Updated: 5:40 p.m.
Yet, he led the Cardinal in receiving for consecutive years and overcame an elbow injury his senior year to help push the team to an Orange Bowl victory. He’s loaded in little things, known as a strong blocker, precise route-runner and even academic all-American.
Bengals receivers coach James Urban couldn’t deny that when a player succeeds over and over again in circumstances where few believe he should, he deserves an opportunity to prove doubters wrong in the NFL.
That’s why the 6-1, 205-pound wide receiver was selected by Cincinnati with the second pick of the sixth round and No. 167 overall.
With their first of two picks in the seventh round, the Bengals went for a cornerback in 5-10, 180-pound Korey Lindsey of Southern Illinois.
“He’s one of those guys that there are so many superlatives on his résumé of quality of character and things that he has accomplished that it sort of hurts your head,” Urban said of Whalen. “He’s the kind of kid you can build a winning organization around and a great guy to have in your meeting room and, obviously, on your team.”
Whalen caught passes from highly-touted quarterback Andrew Luck each of the past three seasons and led the team with 41 receptions for 508 yards his sophomore year and 57 receptions for 982 yards as a junior.
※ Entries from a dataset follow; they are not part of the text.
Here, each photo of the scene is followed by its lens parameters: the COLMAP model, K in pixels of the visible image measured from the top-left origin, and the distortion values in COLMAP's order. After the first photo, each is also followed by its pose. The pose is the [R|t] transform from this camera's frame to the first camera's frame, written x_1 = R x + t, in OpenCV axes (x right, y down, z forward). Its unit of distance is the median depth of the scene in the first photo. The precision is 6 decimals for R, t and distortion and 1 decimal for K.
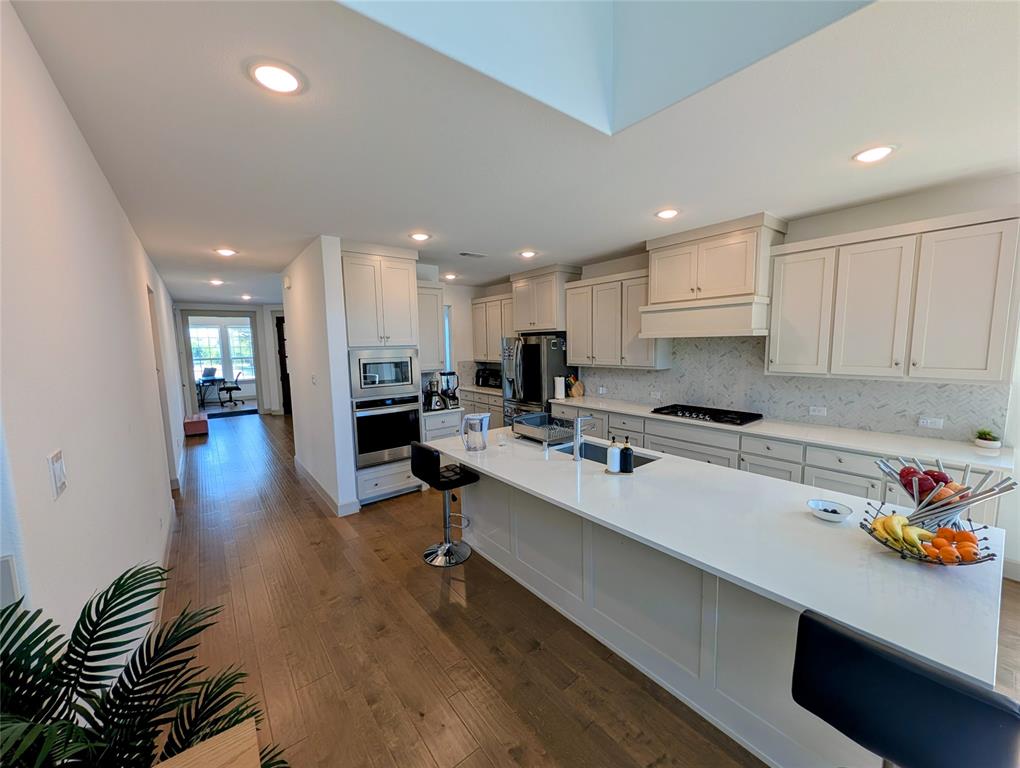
lens RADIAL K [[392.9, 0, 512.7], [0, 392.9, 385.7], [0, 0, 1]] dist [0.000378, -0.000097]
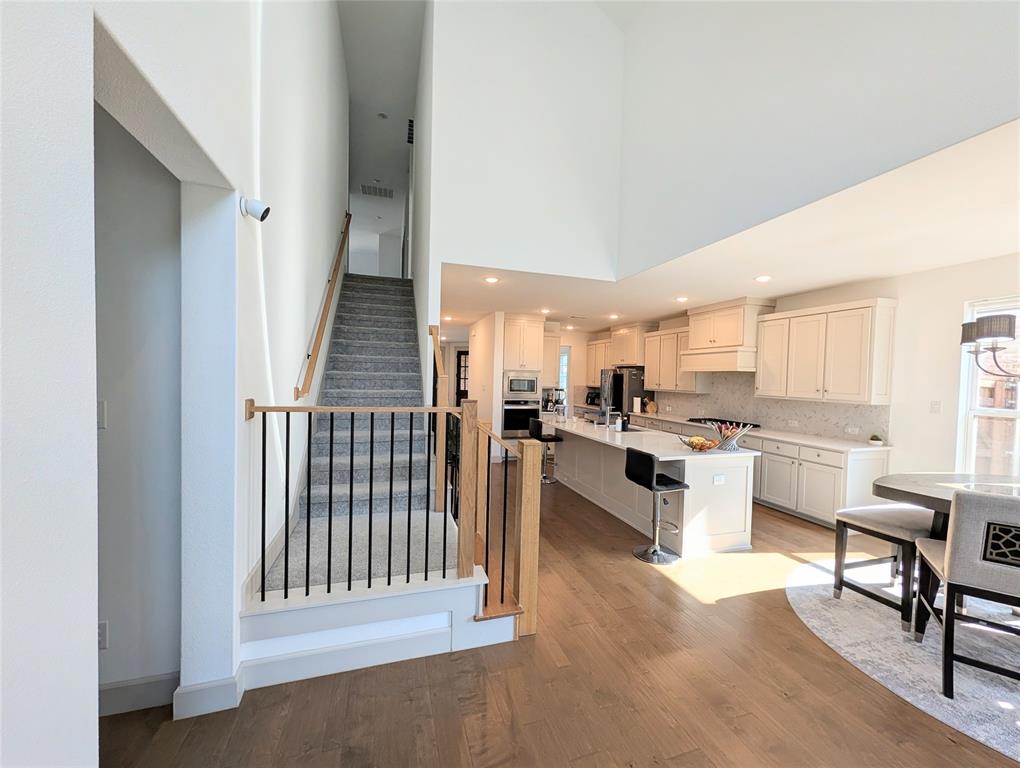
lens RADIAL K [[392.9, 0, 510.3], [0, 392.9, 386.6], [0, 0, 1]] dist [0.000378, -0.000097]
pose [[0.932410, 0.051343, -0.357736, 0.226529], [-0.081512, 0.994228, -0.069759, 0.087553], [0.352090, 0.094204, 0.931214, -0.576409]]
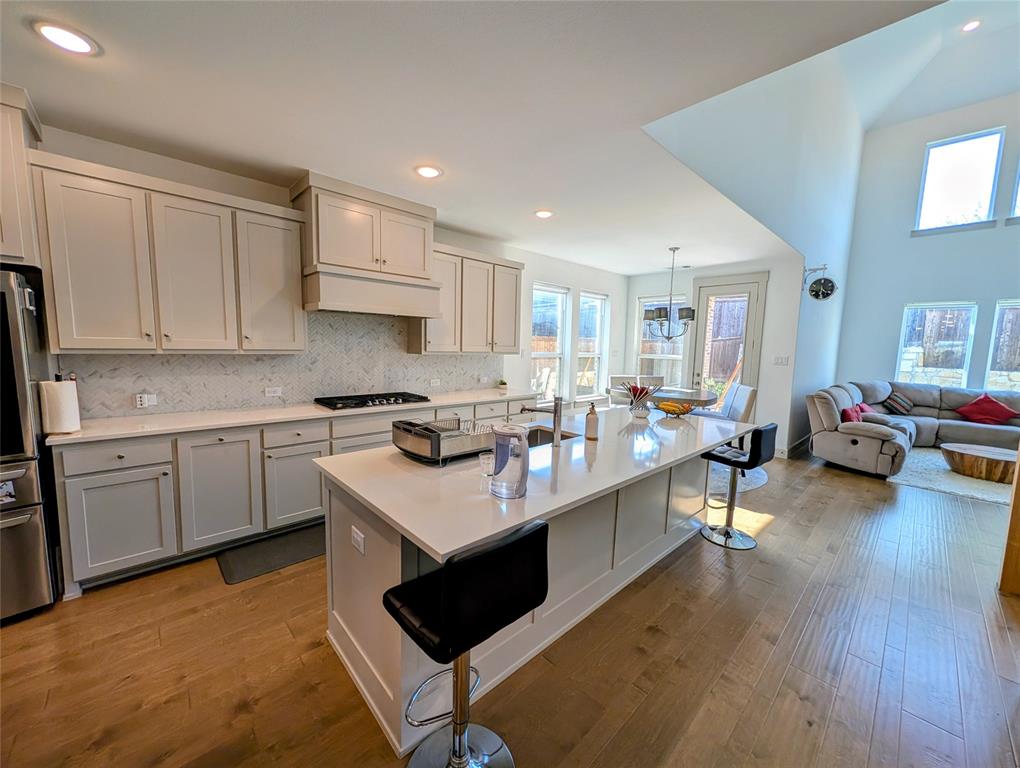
lens RADIAL K [[392.9, 0, 508.4], [0, 392.9, 387.7], [0, 0, 1]] dist [0.000378, -0.000097]
pose [[-0.086184, -0.095327, 0.991708, -0.375052], [0.080699, 0.991473, 0.102317, -0.021582], [-0.993005, 0.088848, -0.077757, 0.642347]]
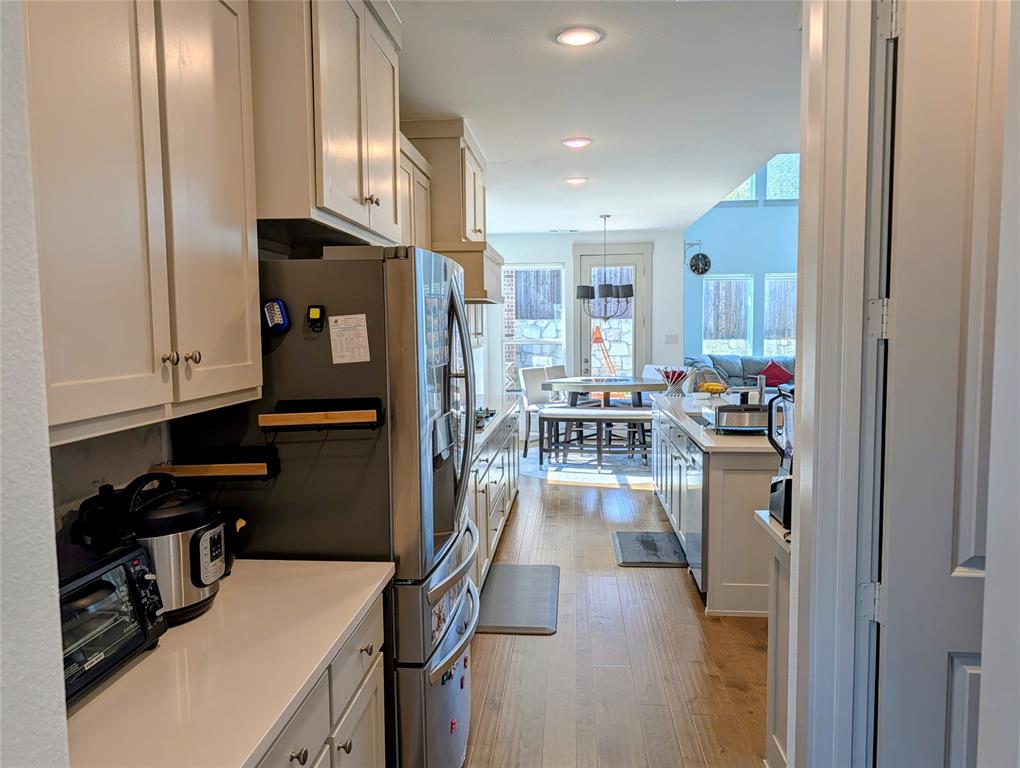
lens RADIAL K [[734.9, 0, 535.6], [0, 734.9, 383.3], [0, 0, 1]] dist [0.054014, 0.000539]
pose [[-0.743250, -0.025453, 0.668529, -0.373367], [0.096445, 0.984761, 0.144718, -0.093942], [-0.662025, 0.172039, -0.729469, 1.239863]]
He likely would have produced a threepeat as leading receiver if not for an elbow injury keeping him out of three games early in his senior season. Despite missing time, he still finished second with 41 receptions for 439 yards.
Yards and catches are nice stat stuffers, but what sold the Bengals on Whalen was the matter with which they were compiled. Whalen showcased elite consistency and intelligence in a complex pro-style system under head coach Jim Harbaugh.
“He is one of those guys that does it the way you want it done,” Urban said. “When you watch enough of the film you see, man that was a 14-yard comeback, next time he runs it, it’s 14 yards. Next time? Fourteen yards. You see obviously he’s very coachable and does it the right way.”
Whalen will be given an opportunity to play in both the slot and the outside, as well as on special teams, according to Urban. His size and history of productivity stand among the characteristics in his corner.
“(Consistency) is what separates guys,” said Whalen, who ran a 4.53 40-yard dash at the combine with a 38 1/2-inch vertical jump. “A lot of guys have talent at this level. Everyone is good. I think the attention to detail and little things and making catches and getting open when your team is counting in you is important.”
Urban noticed the timing of when Whalen got open and trust Luck saw in him as a reason the Stanford wideout was targeted late in the draft.
“They spread the ball around pretty good,” Urban said. “But it sure seemed like on third-and-6 who they were looking at. It sure seemed like when they needed a big completion, he would show up.”